**TEKST DO CZYTANIA**
===
Skocz do zawartości

Zarchiwizowany

Ten temat jest archiwizowany i nie można dodawać nowych odpowiedzi.

Lord Wojtex

Jak wygląda praca w CDA?

Polecane posty

Z tego co pamiętam, któryś redaktor kiedyś pisał, że jednak jakiś wybór w grach jest i jednak dostają gry z typu który im pasuje (np. redaktor który nie trawi gier sportowych nie dostanie do recenzji Fify) więc aż tak źle nie jest, przymus jest pewnie wtedy, gdy do redakcji trafia taka kaszanka, że nikt nie chce jej nawet kijem tknąć :).

A teraz do tematu, ja sam staram się pisać dla pewnego Wortalu i wiem, że to nie jest lekka praca, a do tego mnie nigdy nie gonią terminy, a ich goni deadline i siedzenie do 23 napewno nie jest spełnieniem mażeń o leciutkiej pracy :).

Generalnie do pewnego stopnia istnieje możliwość wyboru gier. Ale nie zawsze. Nie zapominajcie, że jednak jest to PRACA. Oznacza, to, że każdy z redaktorów ma jakiś limit tekstów czy innych zadań jakie musi wykonać. Więc nie ma czegoś takiego, że "a, w tym miesiącu nie ma gier jakie mi się podobają, więc nic nie robię".

Coś jednak musi zrobić, więc bierze inne gry.

Praca oznacza też, że redaktorzy mają swoich zwierzchników, w tym wypadku naczelnych, którzy mają prawo wydawać im polecenia służbowe. Czyli mogą w każdej chwili podejść do jakiegoś redaktora, położyć przed nim grę i powiedzieć "masz z tego zrobić recenzję". I chciał nie chciał, trzeba to polecenie wykonać. Nie korzystają na szczęście z tego prawa zbyt często, ale czasem również i tak bywa.

Link do komentarza
Udostępnij na innych stronach

A jak sie załapac do takiej pracy ?? oczywicie tylko tak z ciekawosci.
===
**PREZENTOWANE DANE**
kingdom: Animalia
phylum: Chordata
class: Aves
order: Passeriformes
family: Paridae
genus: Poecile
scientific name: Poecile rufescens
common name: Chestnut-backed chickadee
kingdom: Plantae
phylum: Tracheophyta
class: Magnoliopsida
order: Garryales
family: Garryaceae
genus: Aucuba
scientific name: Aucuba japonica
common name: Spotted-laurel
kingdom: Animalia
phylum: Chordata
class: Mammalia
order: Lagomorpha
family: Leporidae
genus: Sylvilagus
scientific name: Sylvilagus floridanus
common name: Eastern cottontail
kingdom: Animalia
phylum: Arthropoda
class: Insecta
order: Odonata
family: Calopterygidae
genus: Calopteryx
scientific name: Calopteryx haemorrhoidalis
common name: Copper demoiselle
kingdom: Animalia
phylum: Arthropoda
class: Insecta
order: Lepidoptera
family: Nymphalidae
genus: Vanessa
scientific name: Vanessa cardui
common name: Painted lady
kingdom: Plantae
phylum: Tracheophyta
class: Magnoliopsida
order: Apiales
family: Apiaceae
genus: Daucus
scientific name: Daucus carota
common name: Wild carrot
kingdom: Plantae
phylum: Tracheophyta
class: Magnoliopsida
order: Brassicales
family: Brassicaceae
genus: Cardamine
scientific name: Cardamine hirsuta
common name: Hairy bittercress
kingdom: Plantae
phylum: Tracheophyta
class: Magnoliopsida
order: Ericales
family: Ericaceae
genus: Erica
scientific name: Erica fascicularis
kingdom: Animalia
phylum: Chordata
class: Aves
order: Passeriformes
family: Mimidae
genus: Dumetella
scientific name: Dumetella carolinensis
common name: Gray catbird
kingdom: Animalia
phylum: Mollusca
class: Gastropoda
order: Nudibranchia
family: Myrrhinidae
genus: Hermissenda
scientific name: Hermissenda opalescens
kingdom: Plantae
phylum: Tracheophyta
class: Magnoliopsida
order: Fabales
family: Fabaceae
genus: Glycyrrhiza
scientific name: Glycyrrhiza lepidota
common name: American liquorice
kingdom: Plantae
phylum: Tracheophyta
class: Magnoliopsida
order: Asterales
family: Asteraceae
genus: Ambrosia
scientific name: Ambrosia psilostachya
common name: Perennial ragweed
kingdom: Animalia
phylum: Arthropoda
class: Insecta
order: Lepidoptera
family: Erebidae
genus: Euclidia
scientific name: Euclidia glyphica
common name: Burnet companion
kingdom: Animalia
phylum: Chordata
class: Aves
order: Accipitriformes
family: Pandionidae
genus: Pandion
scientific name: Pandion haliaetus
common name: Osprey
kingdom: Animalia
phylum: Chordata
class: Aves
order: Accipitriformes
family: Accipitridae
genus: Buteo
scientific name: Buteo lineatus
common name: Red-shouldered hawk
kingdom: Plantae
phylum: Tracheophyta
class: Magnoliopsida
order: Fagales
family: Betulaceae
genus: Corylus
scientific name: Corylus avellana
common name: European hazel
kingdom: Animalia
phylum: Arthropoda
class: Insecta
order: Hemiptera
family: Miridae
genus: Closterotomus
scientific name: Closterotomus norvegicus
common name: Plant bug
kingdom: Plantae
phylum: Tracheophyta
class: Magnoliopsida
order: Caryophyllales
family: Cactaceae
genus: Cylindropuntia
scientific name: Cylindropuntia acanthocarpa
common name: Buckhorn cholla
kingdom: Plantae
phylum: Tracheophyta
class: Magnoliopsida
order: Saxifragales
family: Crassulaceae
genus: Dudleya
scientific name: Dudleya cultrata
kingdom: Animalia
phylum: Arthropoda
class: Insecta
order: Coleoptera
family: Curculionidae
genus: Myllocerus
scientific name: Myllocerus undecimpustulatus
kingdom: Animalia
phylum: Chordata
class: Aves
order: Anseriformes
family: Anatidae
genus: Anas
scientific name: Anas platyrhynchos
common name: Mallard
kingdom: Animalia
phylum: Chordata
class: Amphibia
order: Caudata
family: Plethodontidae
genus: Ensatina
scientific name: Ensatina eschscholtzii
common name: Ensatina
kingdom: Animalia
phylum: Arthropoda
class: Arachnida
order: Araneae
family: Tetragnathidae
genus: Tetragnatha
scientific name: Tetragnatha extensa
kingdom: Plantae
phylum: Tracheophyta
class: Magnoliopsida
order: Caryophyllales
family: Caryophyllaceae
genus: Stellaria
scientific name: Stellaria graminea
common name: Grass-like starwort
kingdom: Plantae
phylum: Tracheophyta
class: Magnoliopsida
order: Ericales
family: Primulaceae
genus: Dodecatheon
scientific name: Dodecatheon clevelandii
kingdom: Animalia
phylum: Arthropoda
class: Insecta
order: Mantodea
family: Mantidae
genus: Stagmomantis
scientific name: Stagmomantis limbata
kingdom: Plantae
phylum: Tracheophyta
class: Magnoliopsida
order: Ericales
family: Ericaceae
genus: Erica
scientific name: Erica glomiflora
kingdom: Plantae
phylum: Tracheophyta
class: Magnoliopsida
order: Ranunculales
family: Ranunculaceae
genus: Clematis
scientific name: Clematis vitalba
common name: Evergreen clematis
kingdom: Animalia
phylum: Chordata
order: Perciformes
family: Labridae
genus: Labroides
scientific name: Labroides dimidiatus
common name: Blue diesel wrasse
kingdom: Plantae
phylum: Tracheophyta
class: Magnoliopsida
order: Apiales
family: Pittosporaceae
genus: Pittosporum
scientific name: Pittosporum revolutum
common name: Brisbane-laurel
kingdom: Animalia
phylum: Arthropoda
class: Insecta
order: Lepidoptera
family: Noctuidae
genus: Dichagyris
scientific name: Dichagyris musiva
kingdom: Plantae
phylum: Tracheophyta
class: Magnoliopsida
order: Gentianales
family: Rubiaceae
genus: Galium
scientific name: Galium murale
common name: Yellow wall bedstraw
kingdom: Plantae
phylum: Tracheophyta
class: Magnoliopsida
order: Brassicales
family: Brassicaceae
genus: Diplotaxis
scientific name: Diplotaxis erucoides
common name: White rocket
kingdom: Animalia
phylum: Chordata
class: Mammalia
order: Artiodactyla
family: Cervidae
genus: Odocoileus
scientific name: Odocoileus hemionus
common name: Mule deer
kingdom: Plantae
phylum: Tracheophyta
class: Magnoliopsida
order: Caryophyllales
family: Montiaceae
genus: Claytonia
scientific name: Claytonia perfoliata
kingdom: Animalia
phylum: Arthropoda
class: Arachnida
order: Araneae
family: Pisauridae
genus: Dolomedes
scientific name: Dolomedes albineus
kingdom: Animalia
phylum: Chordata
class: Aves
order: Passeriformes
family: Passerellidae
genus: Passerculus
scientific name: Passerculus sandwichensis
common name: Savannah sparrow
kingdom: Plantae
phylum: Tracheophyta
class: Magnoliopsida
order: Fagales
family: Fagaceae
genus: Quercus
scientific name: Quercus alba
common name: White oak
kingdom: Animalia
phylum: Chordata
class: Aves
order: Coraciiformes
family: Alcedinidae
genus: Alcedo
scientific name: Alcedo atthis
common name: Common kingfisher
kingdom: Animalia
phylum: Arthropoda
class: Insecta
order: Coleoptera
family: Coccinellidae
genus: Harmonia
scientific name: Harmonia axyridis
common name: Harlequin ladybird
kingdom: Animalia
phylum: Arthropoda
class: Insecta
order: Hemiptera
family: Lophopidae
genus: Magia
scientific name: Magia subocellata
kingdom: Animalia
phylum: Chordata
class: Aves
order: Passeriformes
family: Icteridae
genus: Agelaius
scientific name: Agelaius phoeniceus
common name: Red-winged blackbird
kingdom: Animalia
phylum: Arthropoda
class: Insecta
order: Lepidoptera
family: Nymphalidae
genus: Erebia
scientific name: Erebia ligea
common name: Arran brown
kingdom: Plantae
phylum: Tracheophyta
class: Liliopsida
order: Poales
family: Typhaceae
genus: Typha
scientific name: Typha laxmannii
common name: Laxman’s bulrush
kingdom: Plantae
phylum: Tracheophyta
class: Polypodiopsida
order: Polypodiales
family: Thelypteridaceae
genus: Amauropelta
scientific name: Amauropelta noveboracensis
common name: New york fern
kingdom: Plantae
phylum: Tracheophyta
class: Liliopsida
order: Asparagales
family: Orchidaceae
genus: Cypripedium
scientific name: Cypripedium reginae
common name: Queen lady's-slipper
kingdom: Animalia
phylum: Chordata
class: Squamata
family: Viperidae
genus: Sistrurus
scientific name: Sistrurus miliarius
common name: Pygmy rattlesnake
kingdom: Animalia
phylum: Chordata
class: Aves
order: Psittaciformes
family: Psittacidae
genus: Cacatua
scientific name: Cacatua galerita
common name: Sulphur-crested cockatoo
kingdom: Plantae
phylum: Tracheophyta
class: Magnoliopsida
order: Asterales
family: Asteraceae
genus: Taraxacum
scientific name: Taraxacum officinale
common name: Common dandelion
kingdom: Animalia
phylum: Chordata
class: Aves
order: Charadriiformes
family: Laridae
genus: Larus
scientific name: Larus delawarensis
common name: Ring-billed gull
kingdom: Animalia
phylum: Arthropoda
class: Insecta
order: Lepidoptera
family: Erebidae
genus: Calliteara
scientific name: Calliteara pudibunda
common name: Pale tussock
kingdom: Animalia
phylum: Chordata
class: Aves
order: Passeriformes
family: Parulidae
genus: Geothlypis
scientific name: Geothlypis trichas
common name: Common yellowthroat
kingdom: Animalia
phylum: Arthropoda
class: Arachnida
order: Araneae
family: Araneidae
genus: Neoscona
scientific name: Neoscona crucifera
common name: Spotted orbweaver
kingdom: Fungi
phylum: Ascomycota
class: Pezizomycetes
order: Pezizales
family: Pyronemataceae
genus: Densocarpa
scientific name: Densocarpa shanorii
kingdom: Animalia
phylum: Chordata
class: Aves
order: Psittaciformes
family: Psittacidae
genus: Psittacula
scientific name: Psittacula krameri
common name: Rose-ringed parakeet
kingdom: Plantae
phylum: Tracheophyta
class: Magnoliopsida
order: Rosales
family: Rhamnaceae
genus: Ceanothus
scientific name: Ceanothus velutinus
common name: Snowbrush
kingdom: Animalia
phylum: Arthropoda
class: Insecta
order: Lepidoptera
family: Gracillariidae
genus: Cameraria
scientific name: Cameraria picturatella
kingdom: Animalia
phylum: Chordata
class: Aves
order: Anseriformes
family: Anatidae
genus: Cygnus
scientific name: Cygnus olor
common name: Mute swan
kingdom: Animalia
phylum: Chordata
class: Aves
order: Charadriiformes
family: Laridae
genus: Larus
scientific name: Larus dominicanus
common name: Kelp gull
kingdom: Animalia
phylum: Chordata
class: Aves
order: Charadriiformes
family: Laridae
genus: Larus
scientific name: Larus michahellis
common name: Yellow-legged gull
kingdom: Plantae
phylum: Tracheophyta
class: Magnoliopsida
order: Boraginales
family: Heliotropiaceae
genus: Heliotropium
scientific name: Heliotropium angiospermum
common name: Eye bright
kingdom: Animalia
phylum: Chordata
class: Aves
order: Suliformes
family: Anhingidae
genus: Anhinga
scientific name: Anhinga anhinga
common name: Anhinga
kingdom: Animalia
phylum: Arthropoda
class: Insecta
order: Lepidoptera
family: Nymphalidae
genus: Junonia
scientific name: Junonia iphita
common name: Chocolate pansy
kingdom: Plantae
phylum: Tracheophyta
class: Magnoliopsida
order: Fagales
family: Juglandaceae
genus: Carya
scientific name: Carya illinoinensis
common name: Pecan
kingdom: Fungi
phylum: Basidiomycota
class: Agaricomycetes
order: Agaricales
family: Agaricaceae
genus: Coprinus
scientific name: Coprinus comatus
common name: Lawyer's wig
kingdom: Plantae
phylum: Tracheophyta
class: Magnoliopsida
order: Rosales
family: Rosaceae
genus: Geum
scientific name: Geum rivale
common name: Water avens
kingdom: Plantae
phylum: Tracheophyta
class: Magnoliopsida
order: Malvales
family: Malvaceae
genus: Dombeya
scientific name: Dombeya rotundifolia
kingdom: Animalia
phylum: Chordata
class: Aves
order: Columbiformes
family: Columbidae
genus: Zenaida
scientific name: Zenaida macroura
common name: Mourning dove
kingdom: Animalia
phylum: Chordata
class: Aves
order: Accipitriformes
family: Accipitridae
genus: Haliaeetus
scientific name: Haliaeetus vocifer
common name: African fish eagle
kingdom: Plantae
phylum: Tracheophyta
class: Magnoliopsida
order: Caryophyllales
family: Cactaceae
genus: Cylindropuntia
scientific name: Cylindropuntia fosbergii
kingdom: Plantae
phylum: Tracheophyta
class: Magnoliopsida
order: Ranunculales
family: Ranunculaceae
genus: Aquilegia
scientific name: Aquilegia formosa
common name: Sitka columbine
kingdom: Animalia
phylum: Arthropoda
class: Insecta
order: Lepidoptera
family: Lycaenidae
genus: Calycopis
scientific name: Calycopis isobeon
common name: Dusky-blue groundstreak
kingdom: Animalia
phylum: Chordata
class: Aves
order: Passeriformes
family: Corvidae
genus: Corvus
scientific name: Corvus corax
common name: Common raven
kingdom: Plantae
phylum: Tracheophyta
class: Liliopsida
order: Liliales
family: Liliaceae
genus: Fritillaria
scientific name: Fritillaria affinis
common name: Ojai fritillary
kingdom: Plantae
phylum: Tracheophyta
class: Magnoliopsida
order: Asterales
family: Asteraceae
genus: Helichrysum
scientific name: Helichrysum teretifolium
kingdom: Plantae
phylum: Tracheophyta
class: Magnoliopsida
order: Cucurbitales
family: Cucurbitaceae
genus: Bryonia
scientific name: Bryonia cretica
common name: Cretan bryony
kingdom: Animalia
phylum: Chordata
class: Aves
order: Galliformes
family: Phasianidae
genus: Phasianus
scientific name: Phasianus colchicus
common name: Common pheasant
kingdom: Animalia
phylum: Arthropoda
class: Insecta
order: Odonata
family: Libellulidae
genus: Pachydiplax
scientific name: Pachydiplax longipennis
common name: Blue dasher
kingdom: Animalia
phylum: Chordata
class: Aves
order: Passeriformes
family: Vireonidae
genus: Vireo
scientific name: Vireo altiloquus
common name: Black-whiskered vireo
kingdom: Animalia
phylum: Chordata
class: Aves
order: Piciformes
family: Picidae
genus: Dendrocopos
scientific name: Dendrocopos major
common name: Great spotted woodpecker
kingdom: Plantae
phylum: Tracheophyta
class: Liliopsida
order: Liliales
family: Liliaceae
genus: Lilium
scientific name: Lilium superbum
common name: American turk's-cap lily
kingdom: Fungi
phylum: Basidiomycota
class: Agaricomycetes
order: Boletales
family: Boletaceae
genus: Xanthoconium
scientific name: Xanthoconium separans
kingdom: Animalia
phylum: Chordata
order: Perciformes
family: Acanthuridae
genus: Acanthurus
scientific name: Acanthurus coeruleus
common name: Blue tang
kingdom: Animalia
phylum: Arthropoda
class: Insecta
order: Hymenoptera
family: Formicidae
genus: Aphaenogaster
===
**TREŚĆ POLECENIA**
Przepisz dosłownie z tekstu o pracy w CDA fragment, który zaczyna się od słów zawierających „Generalnie do pewnego”, a kończy na „i tak bywa.”.

**ROZWIĄZANIE ZADANIA**
Generalnie do pewnego stopnia istnieje możliwość wyboru gier. Ale nie zawsze. Nie zapominajcie, że jednak jest to PRACA. Oznacza, to, że każdy z redaktorów ma jakiś limit tekstów czy innych zadań jakie musi wykonać. Więc nie ma czegoś takiego, że "a, w tym miesiącu nie ma gier jakie mi się podobają, więc nic nie robię".

Coś jednak musi zrobić, więc bierze inne gry.

Praca oznacza też, że redaktorzy mają swoich zwierzchników, w tym wypadku naczelnych, którzy mają prawo wydawać im polecenia służbowe. Czyli mogą w każdej chwili podejść do jakiegoś redaktora, położyć przed nim grę i powiedzieć "masz z tego zrobić recenzję". I chciał nie chciał, trzeba to polecenie wykonać. Nie korzystają na szczęście z tego prawa zbyt często, ale czasem również i tak bywa.